- **FRAGMENTO**:
=======

En los 80, los hooligans adoptaron la estética casual. En la imagen, la 6.57 Crew del Portsmouth en un partido contra el Manchester City
El complejo frente a la gran ciudad se camufla mediante un calculado desprecio a su supuesta pérdida de autenticidad, aunque la coincidencia en contexto social y valores, así como el respeto ganado durante muchos enfrentamientos, han hecho que los aficionados del Millwall sean reconocidos por los hooligans de Pompey como sus principales rivales, originando una historia de amor no correspondido que ahonda en el sentimiento inicial de rechazo a Londres.
Usando la concepción maoísta aportada por Dunning, la “contradicción principal” que explicaría la violencia de los hinchas de Portsmouth sería su rechazo la condescendencia de los londinenses, en un nuevo ejemplo del derby eterno entre campo y ciudad en el que los pompeyanos asumirían el rol de rústicos.
Esta visión que analiza las causas antropológicas entronca con la teoría marxista clásica que entiende el hooliganismo como una respuesta contracultral de la clase obrera frente a la subordinación, lo que haría atractivo al fenómeno desde el punto de vista de la lucha de clases. Esto no significa que pegarse con los del pueblo de al lado tenga un valor revolucionario, pero contiene un rechazo a la autoridad que se pone de manifiesto cuando las aficiones rivales se enfrentan conjuntamente a la policía, cuando los altercados derivan en vandalismo o cuando se celebra la situación irónica de que el Estado gaste recursos en combatir a los hooligans e incluso les ponga escolta como si fuesen autoridades.

=======

Ítems de datos
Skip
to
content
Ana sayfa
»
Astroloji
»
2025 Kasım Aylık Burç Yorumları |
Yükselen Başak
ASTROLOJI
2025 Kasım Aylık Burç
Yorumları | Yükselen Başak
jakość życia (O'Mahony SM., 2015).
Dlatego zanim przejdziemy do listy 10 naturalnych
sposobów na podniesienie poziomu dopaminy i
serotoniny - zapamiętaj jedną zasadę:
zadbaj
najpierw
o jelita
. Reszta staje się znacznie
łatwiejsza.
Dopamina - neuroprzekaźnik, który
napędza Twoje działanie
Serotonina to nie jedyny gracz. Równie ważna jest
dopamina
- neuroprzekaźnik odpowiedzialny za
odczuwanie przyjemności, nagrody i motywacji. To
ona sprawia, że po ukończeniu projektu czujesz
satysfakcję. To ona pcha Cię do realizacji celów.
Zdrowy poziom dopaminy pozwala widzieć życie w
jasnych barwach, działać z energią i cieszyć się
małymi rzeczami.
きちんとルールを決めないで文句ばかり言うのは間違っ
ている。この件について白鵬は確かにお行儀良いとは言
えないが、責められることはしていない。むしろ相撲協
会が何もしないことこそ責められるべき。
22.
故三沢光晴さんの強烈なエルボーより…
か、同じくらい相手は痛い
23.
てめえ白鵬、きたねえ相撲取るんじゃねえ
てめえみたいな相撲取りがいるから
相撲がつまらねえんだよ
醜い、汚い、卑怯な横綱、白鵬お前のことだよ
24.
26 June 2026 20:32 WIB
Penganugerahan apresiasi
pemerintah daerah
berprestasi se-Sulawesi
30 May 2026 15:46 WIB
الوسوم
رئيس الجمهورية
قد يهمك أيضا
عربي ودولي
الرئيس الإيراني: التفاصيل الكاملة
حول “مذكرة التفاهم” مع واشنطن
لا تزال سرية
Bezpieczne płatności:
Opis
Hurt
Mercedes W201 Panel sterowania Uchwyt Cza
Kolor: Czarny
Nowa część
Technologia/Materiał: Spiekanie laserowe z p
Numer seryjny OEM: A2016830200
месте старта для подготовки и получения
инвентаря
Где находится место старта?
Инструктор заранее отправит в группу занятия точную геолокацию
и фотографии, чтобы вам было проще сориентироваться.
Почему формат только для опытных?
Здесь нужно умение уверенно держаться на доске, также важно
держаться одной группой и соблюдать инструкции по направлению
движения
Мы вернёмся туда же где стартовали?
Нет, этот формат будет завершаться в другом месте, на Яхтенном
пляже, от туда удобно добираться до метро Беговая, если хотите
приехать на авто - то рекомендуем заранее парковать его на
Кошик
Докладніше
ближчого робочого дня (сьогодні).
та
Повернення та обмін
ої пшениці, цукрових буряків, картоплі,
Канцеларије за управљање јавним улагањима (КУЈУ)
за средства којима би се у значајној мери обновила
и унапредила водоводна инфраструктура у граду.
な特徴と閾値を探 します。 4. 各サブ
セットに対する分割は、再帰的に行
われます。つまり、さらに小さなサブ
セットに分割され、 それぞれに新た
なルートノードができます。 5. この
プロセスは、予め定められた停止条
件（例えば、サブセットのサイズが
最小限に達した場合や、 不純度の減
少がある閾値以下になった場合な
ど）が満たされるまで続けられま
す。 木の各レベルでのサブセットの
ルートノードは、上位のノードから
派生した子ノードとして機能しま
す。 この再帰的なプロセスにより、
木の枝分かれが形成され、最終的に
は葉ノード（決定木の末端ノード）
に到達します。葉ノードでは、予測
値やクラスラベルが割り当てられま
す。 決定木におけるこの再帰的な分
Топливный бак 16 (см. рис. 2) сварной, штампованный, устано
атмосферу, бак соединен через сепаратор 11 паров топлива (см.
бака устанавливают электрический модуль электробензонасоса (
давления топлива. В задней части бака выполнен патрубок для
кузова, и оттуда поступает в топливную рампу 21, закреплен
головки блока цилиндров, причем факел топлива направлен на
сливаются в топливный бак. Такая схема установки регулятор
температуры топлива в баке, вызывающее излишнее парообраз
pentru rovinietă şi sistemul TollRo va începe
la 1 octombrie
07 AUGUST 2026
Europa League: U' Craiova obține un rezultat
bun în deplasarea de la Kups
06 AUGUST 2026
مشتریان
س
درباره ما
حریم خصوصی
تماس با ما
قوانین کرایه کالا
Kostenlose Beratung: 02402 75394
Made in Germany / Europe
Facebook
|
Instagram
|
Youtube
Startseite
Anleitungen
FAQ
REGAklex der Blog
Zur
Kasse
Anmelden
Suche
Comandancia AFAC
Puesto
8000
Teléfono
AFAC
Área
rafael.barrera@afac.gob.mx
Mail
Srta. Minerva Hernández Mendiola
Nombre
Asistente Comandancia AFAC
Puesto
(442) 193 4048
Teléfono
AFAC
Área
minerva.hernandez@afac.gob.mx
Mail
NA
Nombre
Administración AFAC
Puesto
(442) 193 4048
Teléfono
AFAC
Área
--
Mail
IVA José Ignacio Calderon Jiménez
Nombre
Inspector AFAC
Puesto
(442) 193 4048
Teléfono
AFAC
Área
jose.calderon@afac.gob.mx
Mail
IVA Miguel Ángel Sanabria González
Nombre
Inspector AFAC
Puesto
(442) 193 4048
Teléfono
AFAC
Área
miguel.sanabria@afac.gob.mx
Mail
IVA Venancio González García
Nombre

=======

- **APLICA LO LEÍDO**:
**a.** Responde brevemente según el texto sobre los hooligans del Portsmouth:
(i) ¿Qué estética adoptaron los hooligans en los años 80?
(ii) ¿A qué aficionados reconocen los hooligans de Pompey como sus principales rivales?
(iii) ¿Frente a qué plantea la teoría marxista clásica que el hooliganismo es una respuesta contracultural de la clase obrera?
**b.** Prosigue el texto sobre los hooligans del Portsmouth desde su última frase.
Los registros no guardan relación con el texto sobre los hooligans del Portsmouth.

- **RESPUESTAS**:
**a.**
(i) La estética casual.
(ii) A los aficionados del Millwall.
(iii) Frente a la subordinación.

**b.**
Sin embargo, en los años 60 surge un marxismo crítico con la consideración del hooliganismo como forma de resistencia. Autores como Marcuse o Adorno opinan que los enfrentamientos entre grupos de clase obrera debilitan su posición frente a la clase hegemónica, por lo que la escena hooligan tendría un matiz reaccionario. A ojos de los neo-marxistas, no habría nada contracultural en las peleas vinculadas al fútbol, sino más bien al contrario: sería una forma absurda de gastar energía en actividades improductivas y hacerle el juego al poder, que asistiría encantado a la lucha intestina entre los trabajadores y azuzaría a una facción contra otra para beneficiarse.
Aunque lleguen a conclusiones distintas, ambas visiones marxistas conforman el análisis más sistemático del fenómeno hooligan, pues lo circunscriben dentro de un modelo explicativo global en el que confluyen causas antropológicas, socio-económicas y culturales; en tanto que otras teorías se limitan a ofrecer explicaciones parciales, centradas en una única variable.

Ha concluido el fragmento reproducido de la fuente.